Willox had worked near where body was found
Emma’s body was found in a remote area of Glentrool Forrest on June 12, 2019, during a massive police operation codenamed Operation Solzen.
A narrowed-down search zone was established by police because Ross Willox had worked on wind farms in the Galloway Park area.
During the trial, Detective Constable Ben Pacholek, an officer involved in the search, was asked if the searches were “intelligence led”.
“It was known that Ross Willox had previously worked on wind farms in the Galloway area?” asked a prosecutor.
“Yes,” replied DC Pacholek.
Killer’s stories didn’t add up
Willox, gave two different accounts of how Emma left his home in Monkton, South Ayrshire, on April 28, after she visited him for a drink.
Emma’s sister Sarah Faulds told the jury that Willox first said she’d driven herself home, before later changing his story and claiming he’d taken her home in his own car.
However, police believe she never left his house alive.
The next morning, Willox was seen parking Emma’s car near her home and wiping down the steering wheel.

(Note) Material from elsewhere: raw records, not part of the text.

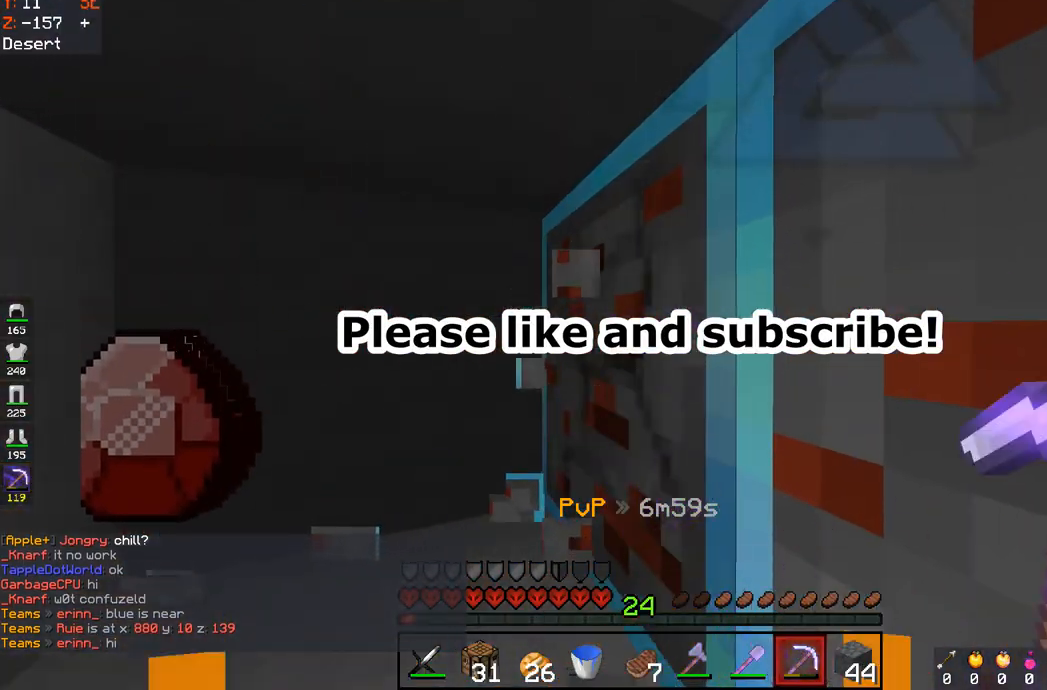
{"keys": [], "mouse": [], "events": [[150, "mouse_left", "up"]]}
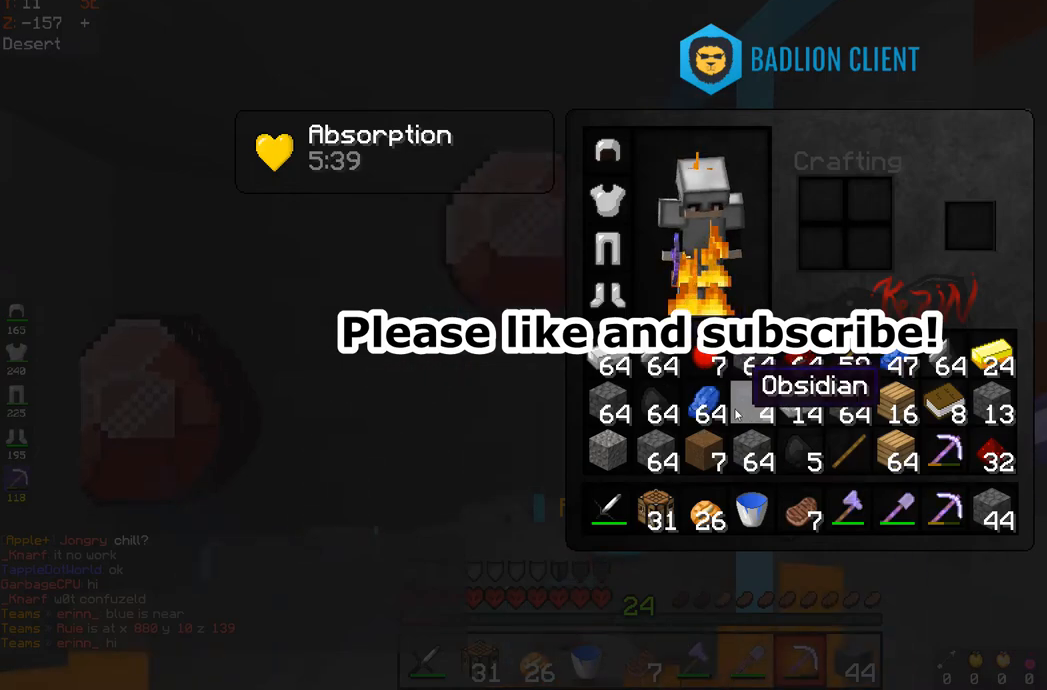
{"keys": [], "mouse": [], "events": []}
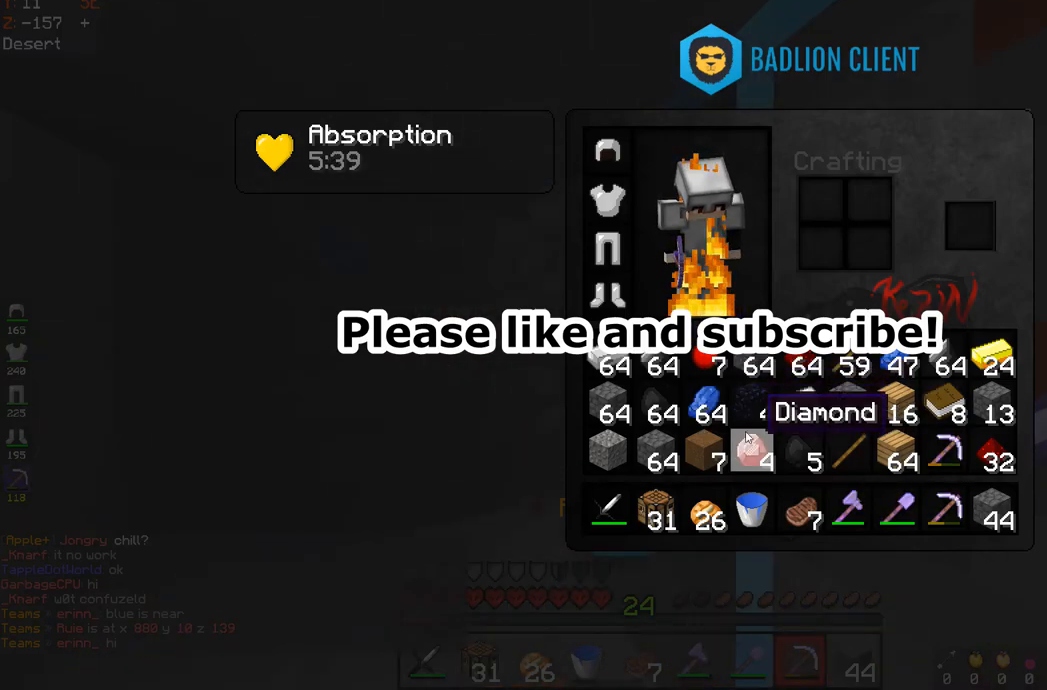
{"keys": [], "mouse": ["left"], "events": [[167, "mouse_left", "down"]]}
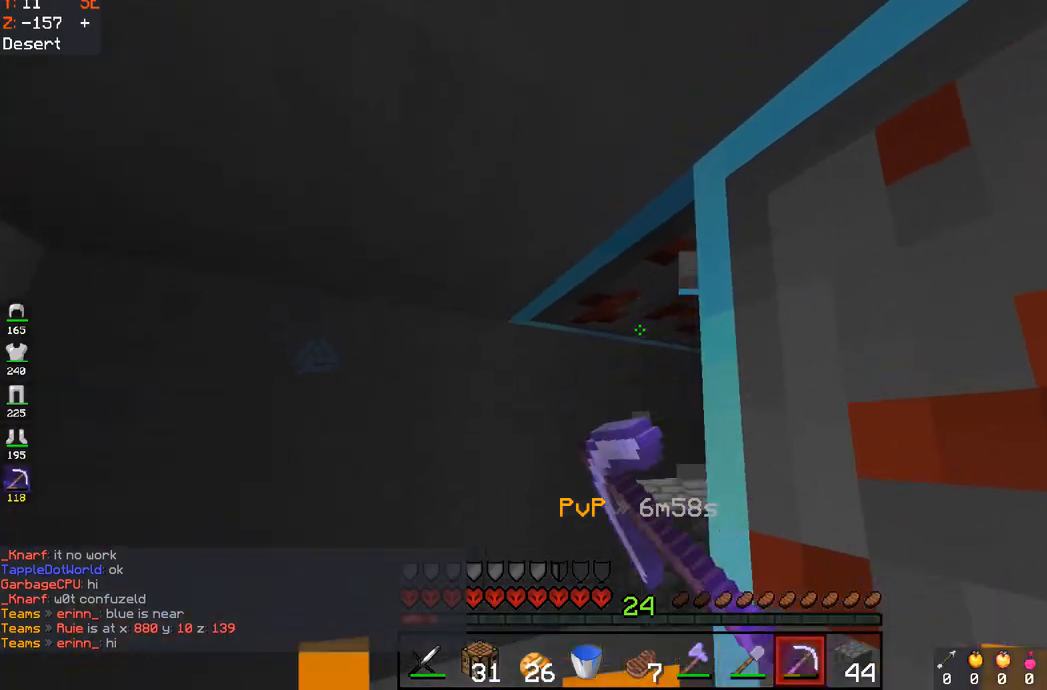
{"keys": [], "mouse": ["left"], "events": []}
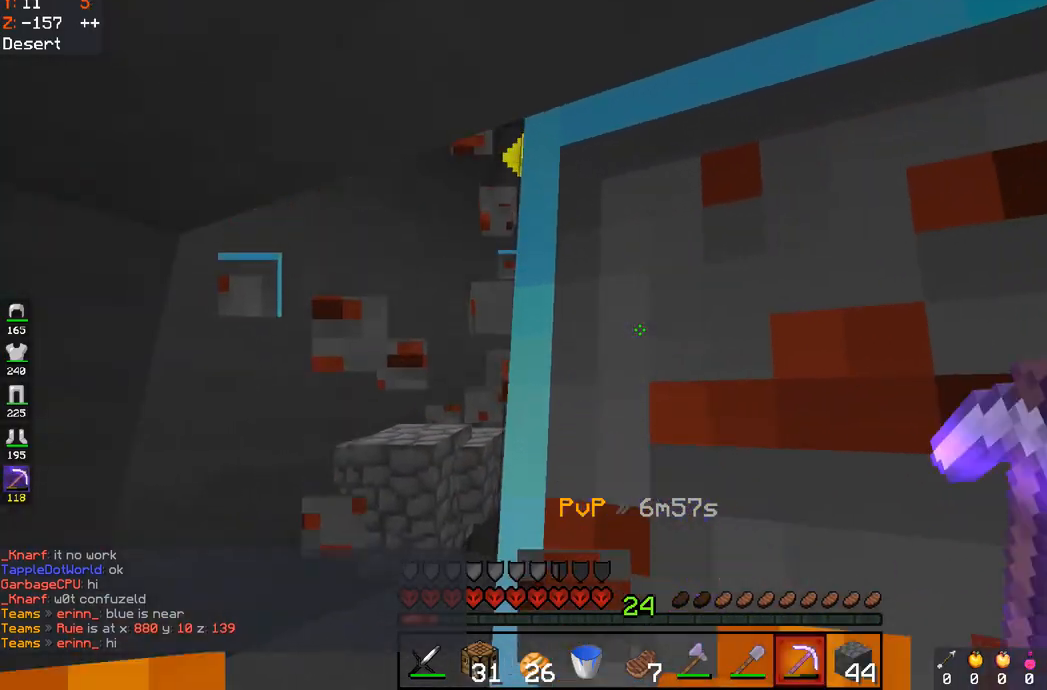
{"keys": [], "mouse": ["left"], "events": []}
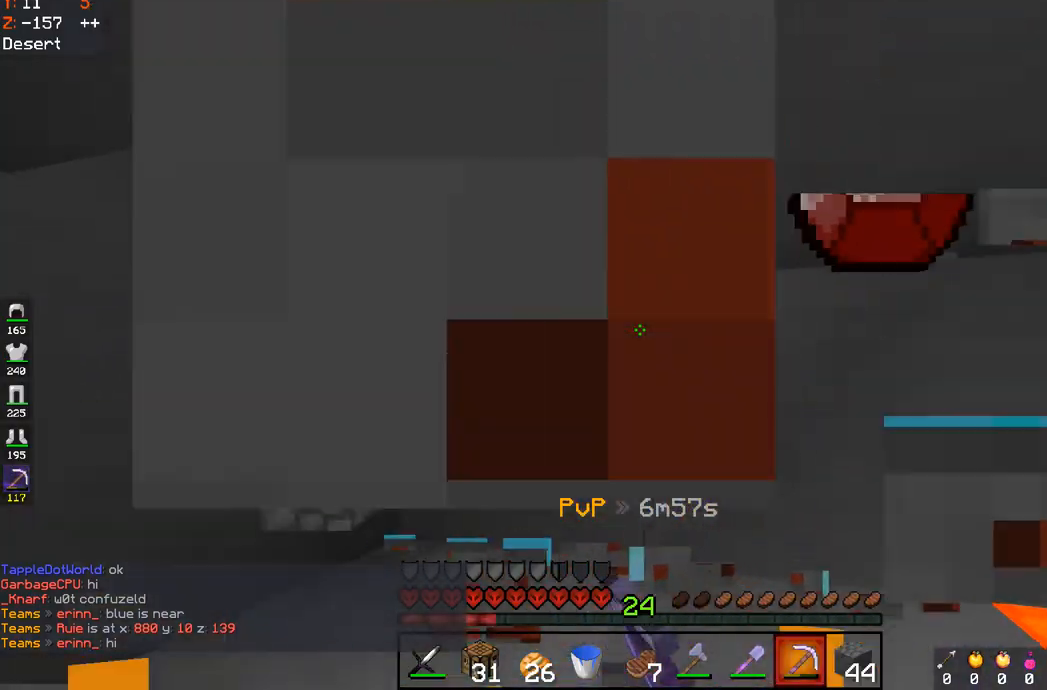
{"keys": ["d", "w"], "mouse": [], "events": [[133, "mouse_left", "up"], [367, "d", "down"], [450, "w", "down"]]}
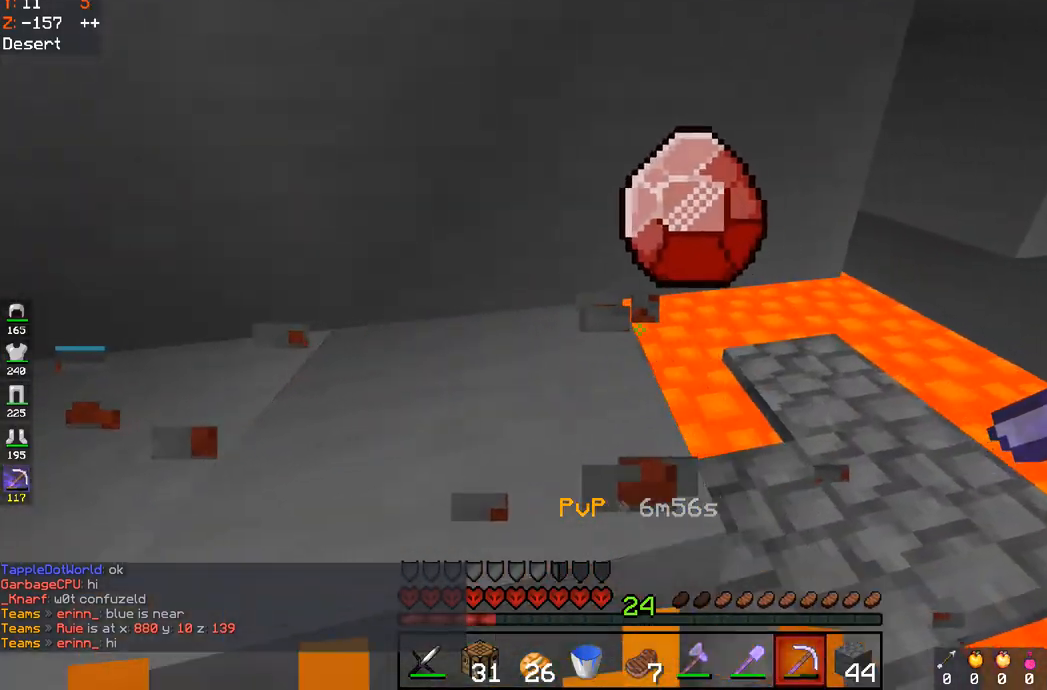
{"keys": ["d", "w"], "mouse": [], "events": [[183, "mouse_left", "down"], [417, "mouse_left", "up"], [417, "mouse_right", "down"], [417, "space", "down"], [450, "mouse_right", "up"], [450, "space", "up"]]}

Searches on friend’s computer
Ross Willox used his best friend’s tablet computer to search the internet for ‘blood’ and ‘can police track your car?’.
His best friend Neil Moore told the court that Willox visited his house on May 8 and asked to use the device.
After he left, Mr Moore discovered the killer had also looked up the questions ‘do police put tracking devices on cars?’ and ‘can UK police trace your car without a warrant?’.
He bought bleach and rubber gloves
The murderer bought four bottles of bleach and rubber gloves from a Poundstretcher store after he killed Emma.
Police and prosecutors believe this was used to clean up vital evidence.
Questioned on this during his police interview, Willox claimed the products were used to clean his decking.
Soil from boots found at burial site
Soil recovered from the Timberland boots worn by Willox was found to be similar to the earth where Emma’s body was found.
The court heard from an expert who said there was a 92% soil match between the shoes and the dirt that covered her body.
A further possible match from the site was found under the wheel arch of the car it’s thought he used to dump her remains.